Nel lontano ottobre 2015 condividevo sul mio blog un articolo del sito saluteinternazionale.info, dal titolo “Assalto finale al Servizio Sanitario Nazionale” e a firma di Gavino Maciocco (docente di Igiene e sanità pubblica presso l’Università di Firenze). Potete leggere l’intero articolo qui.
In buona sostanza, e in tempi che con una buona dose di ottimismo e incoscienza potremmo definire “non sospetti”, si paventava che l’ipotesi dello smantellamento progressivo del SSN non fosse frutto di errori di programmazione ma di una ben precisa (e celata) strategia politica: tesi che, attirandomi la simpatia di molti, vado sostenendo in questa sede da ben più tempo. Come mostra l’articolo, non siamo l’unico paese europeo ad aver imboccato quella strada. E vi dirò di più: non sono nemmeno totalmente contrario all’idea che i bocconiani filo-montiani citati nell’articolo espongono sulla revisione dell’intero sistema (“Che senso ha tassare metà del reddito delle fasce più alte per poi restituire loro servizi gratuiti? Meglio che li paghino e contemporaneamente che le loro aliquote vengano ridotte”). L’importante, in questi casi, è ricordare che nel progetto sono insite due implicazioni ineludibili: a) esporre chiaramente il progetto politico e su quel progetto farsi giudicare alle elezioni successive e b) non dimenticarsi che esiste una fetta di popolazione che non ha, e non avrà, risorse sufficienti per pagarsi un’assicurazione privata. E che quindi deve essere tutelata.
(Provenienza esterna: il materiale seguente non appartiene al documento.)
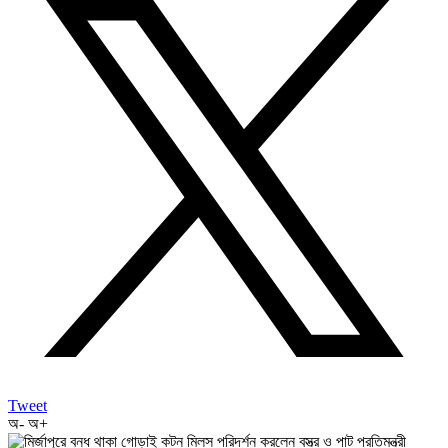
Tweet
অ-
অ+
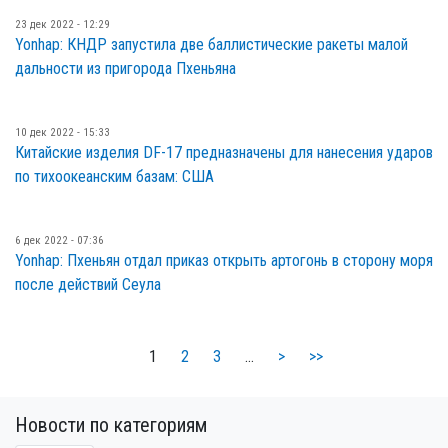
23 дек 2022 - 12:29
Yonhap: КНДР запустила две баллистические ракеты малой
дальности из пригорода Пхеньяна
10 дек 2022 - 15:33
Китайские изделия DF-17 предназначены для нанесения ударов
по тихоокеанским базам: США
6 дек 2022 - 07:36
Yonhap: Пхеньян отдал приказ открыть артогонь в сторону моря
после действий Сеула
1
2
3
…
>
>>
Новости по категориям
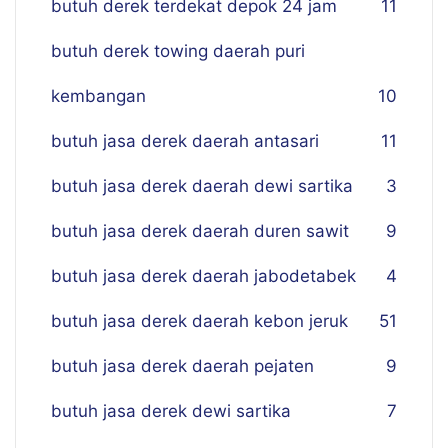
butuh derek terdekat depok 24 jam
11
butuh derek towing daerah puri
kembangan
10
butuh jasa derek daerah antasari
11
butuh jasa derek daerah dewi sartika
3
butuh jasa derek daerah duren sawit
9
butuh jasa derek daerah jabodetabek
4
butuh jasa derek daerah kebon jeruk
51
butuh jasa derek daerah pejaten
9
butuh jasa derek dewi sartika
7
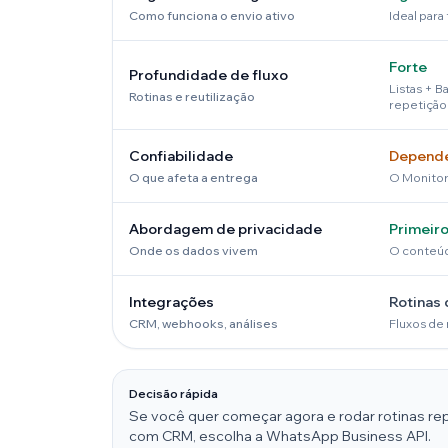
Como funciona o envio ativo
Ideal para
Forte
Profundidade de fluxo
Listas + B
Rotinas e reutilização
repetição
Confiabilidade
Depende
O que afeta a entrega
O Monitor 
Abordagem de privacidade
Primeiro
Onde os dados vivem
O conteúdo
Integrações
Rotinas 
CRM, webhooks, análises
Fluxos de 
Decisão rápida
Se você quer começar agora e rodar rotinas repe
com CRM, escolha a WhatsApp Business API.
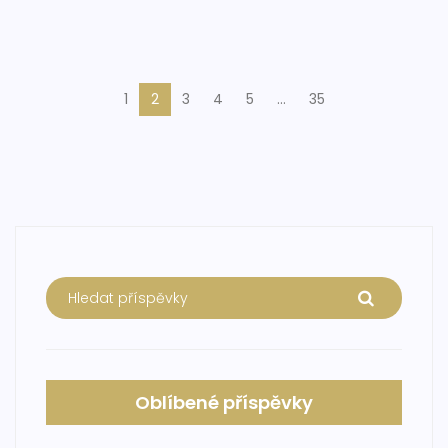
1
2
3
4
5
…
35
Oblíbené příspěvky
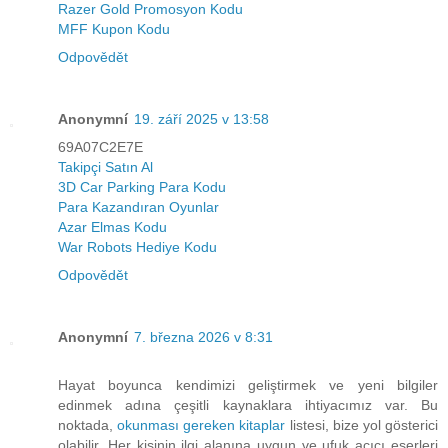
Razer Gold Promosyon Kodu
MFF Kupon Kodu
Odpovědět
Anonymní
19. září 2025 v 13:58
69A07C2E7E
Takipçi Satın Al
3D Car Parking Para Kodu
Para Kazandıran Oyunlar
Azar Elmas Kodu
War Robots Hediye Kodu
Odpovědět
Anonymní
7. března 2026 v 8:31
Hayat boyunca kendimizi geliştirmek ve yeni bilgiler
edinmek adına çeşitli kaynaklara ihtiyacımız var. Bu
noktada,
okunması gereken kitaplar
listesi, bize yol gösterici
olabilir. Her kişinin ilgi alanına uygun ve ufuk açıcı eserleri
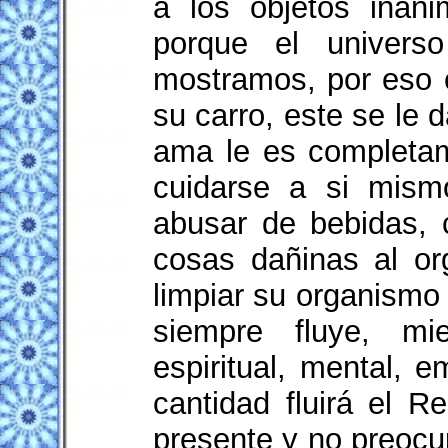
a los objetos inan
porque el univers
mostramos, por eso 
su carro, este se le
ama le es completame
cuidarse a si mism
abusar de bebidas, c
cosas dañinas al or
limpiar su organismo
siempre fluye, mi
espiritual, mental, 
cantidad fluirá el R
presente y no preocu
Certo, forse anche le cariatidi si stanno svegliando, sebbene con un certo ritardo: in quotidianosanità.it di oggi si legge, nell’articolo di testa, che i principali sindacati dell’area medica sono pronti a scendere in piazza. Recita l’articolo: “Alla sanità del 2023 vengono destinate certo più risorse, ma per bollette e vaccini e farmaci anti Covid, non per servizi e personale. Anche la promessa indennità di Pronto Soccorso viene rinviata al 2024. Niente per il Contratto di lavoro 2019-2021, che prevede incrementi pari a un terzo del tasso inflattivo attuale, e nessun finanziamento per quello 2022-2024”. Il che è sacrosantamente vero, ma non rappresenta nessun elemento di novità nei confronti del quindicennio appena trascorso. Per qualche motivo che adesso è più facile per tutti immaginare, i medici sono stati presi a calci nei denti e si è investito (a parole) su altre figure sanitarie che probabilmente al momento rappresentano un bacino elettorale più forte. E per qualche altro motivo, che invece è più difficile (ma non impossibile) comprendere, le associazioni di categoria si sono limitate, per parafrasare De André, a costernarsi, indignarsi, impegnarsi, e poi a gettare la spugna con gran dignità.
Vanno fatte le barricate, figli miei: e non per salvare il nostro portafoglio, come sicuramente avrebbe voglia di commentare qualcuno che si irrita ogni volta che i medici si lamentano di qualcosa. Ma per salvare almeno una parvenza di universalismo delle cure, semplicemente, per non trovarci costretti a vedere la gente che schiatta per strada.
Stavolta nemmeno ve lo dico, qual è la canzone di accompagnamento al post.